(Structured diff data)

--- START ---

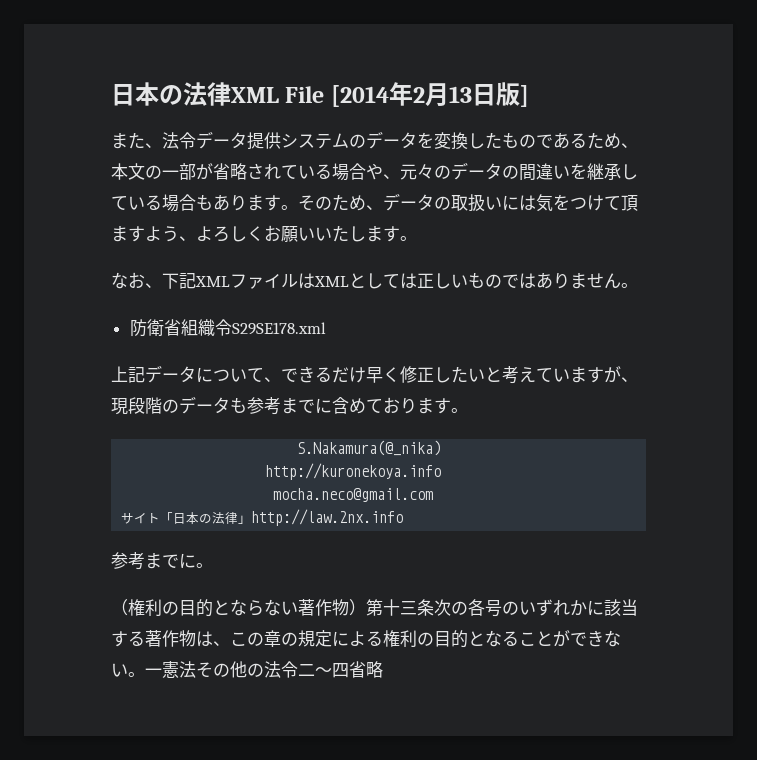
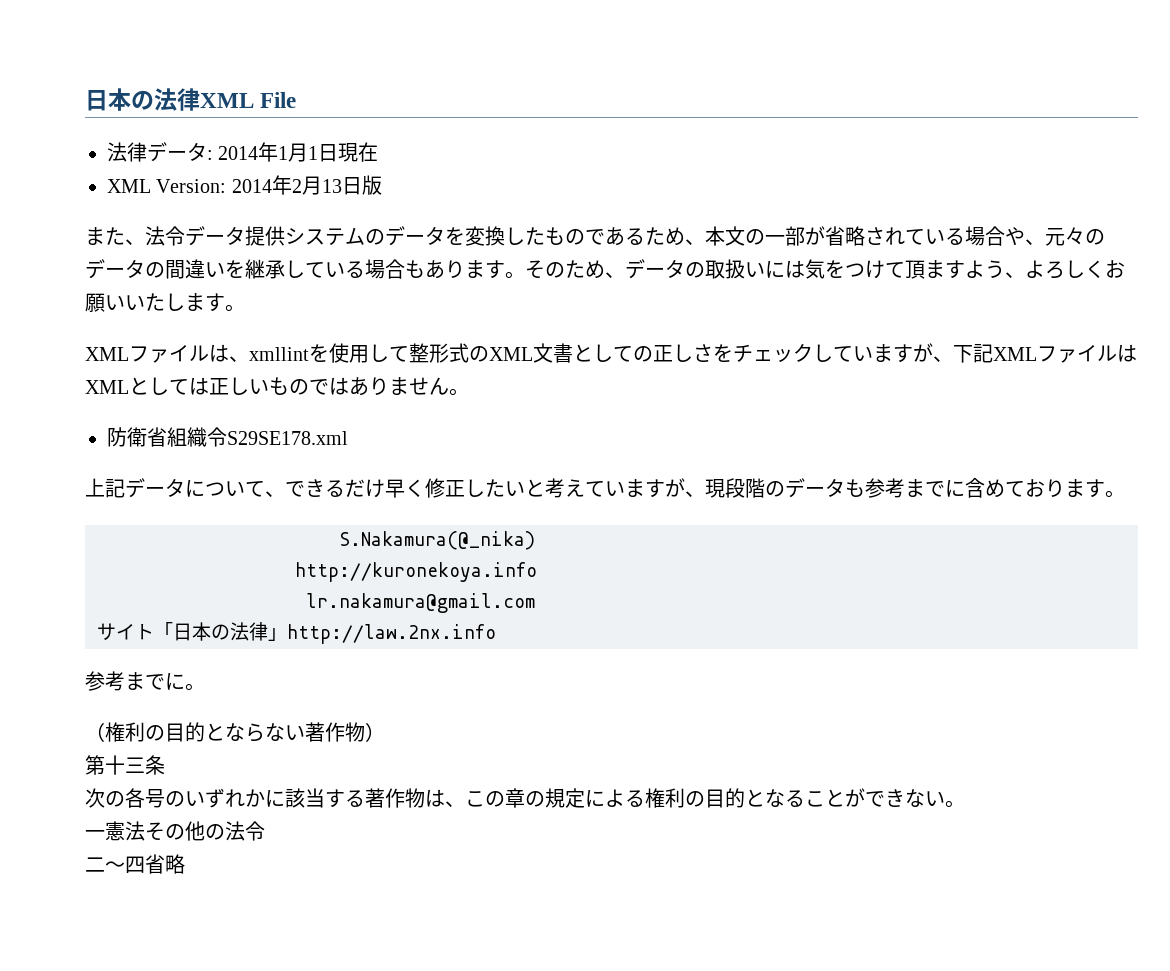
[330,85,389,107] [2014 -> [107,142,379,162] [107,179,272,193] // 法律データ: 2014年1月1日現在 // XML Version: 2014
[519,85,529,107] ] -> (382, 185) none
[111,272,145,289] なお -> [85,343,933,363] XMLファイルは、xmllintを使用して整形式のXML文書としての正しさをチェックしていますが
[273,488,434,502] mocha.neco@gmail.com -> [306,593,535,613] lr.nakamura@gmail.com
(366, 607) none -> (385, 732) //
(434, 607) none -> (165, 765) //
(145, 674) none -> (965, 804) //
(298, 669) none -> (265, 831) //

--- END ---

WORK TO BE COMPLETED: Print all of the entries word for word. Omit the pictures they contain.

RESULT BELOW:
[330,85,389,107] [2014 -> [107,142,379,162] [107,179,272,193] // 法律データ: 2014年1月1日現在 // XML Version: 2014
[519,85,529,107] ] -> (382, 185) none
[111,272,145,289] なお -> [85,343,933,363] XMLファイルは、xmllintを使用して整形式のXML文書としての正しさをチェックしていますが
[273,488,434,502] mocha.neco@gmail.com -> [306,593,535,613] lr.nakamura@gmail.com
(366, 607) none -> (385, 732) //
(434, 607) none -> (165, 765) //
(145, 674) none -> (965, 804) //
(298, 669) none -> (265, 831) //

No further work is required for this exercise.